Reproduce the following text on Communism and the Greek Civil War in full, word for word.

++++ Text block ++++

Communism and the Greek Civil War

A few words about The Black Book Of Communism before we begin the article. This long-awaited account of the "crimes, terrors, and repressions" of the destructive phenomenon known as Communism has been widely-known and read internationally since 1997. 

That the book finally got published in the U.S. after much delay and difficulty is another story: A story that any reader of this website can easily understand since it is assumed that anyone reading TGR is aware of how "sensitive" the publishing and media cabal in America is to any criticism of the twin idiocies of Socialism and Communism. The reader will also not be astounded by the fact that, though this book made headlines in Europe, one would be hard-pressed to find even a back-page mention of it in American newspapers, literary journals, critical reviews, or on radio and television.

We hope to do an in-depth review of the book in the future. Until then, a few "dust-jacket" words -- intended to pique the reader's interest enough to entice him to read the book himself -- will have to suffice:

"This international bestseller plumbs recently opened archives in the former Soviet bloc to reveal the actual, practical accomplishments of Communism around the world: terror, torture, famine, mass deportations, and massacres. Astonishing in the sheer detail it amasses, the book is the first comprehensive attempt to catalogue and analyze the crimes of Communism over seventy years.

++++ Data section ++++

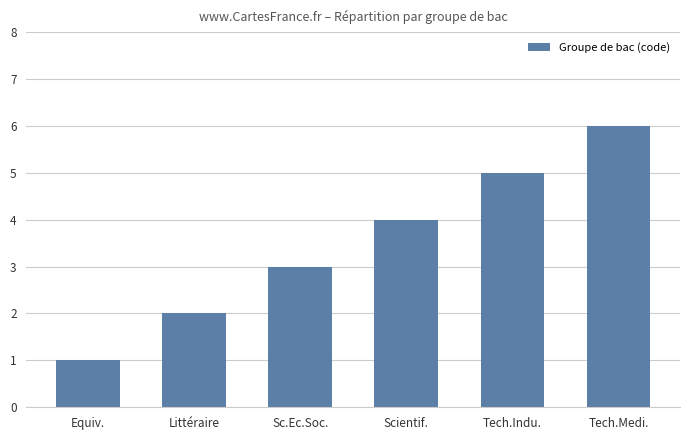

What is the change in value from Littéraire to Tech.Medi.?

+4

++++

Answer box:
Communism and the Greek Civil War

A few words about The Black Book Of Communism before we begin the article. This long-awaited account of the "crimes, terrors, and repressions" of the destructive phenomenon known as Communism has been widely-known and read internationally since 1997. 

That the book finally got published in the U.S. after much delay and difficulty is another story: A story that any reader of this website can easily understand since it is assumed that anyone reading TGR is aware of how "sensitive" the publishing and media cabal in America is to any criticism of the twin idiocies of Socialism and Communism. The reader will also not be astounded by the fact that, though this book made headlines in Europe, one would be hard-pressed to find even a back-page mention of it in American newspapers, literary journals, critical reviews, or on radio and television.

We hope to do an in-depth review of the book in the future. Until then, a few "dust-jacket" words -- intended to pique the reader's interest enough to entice him to read the book himself -- will have to suffice:

"This international bestseller plumbs recently opened archives in the former Soviet bloc to reveal the actual, practical accomplishments of Communism around the world: terror, torture, famine, mass deportations, and massacres. Astonishing in the sheer detail it amasses, the book is the first comprehensive attempt to catalogue and analyze the crimes of Communism over seventy years.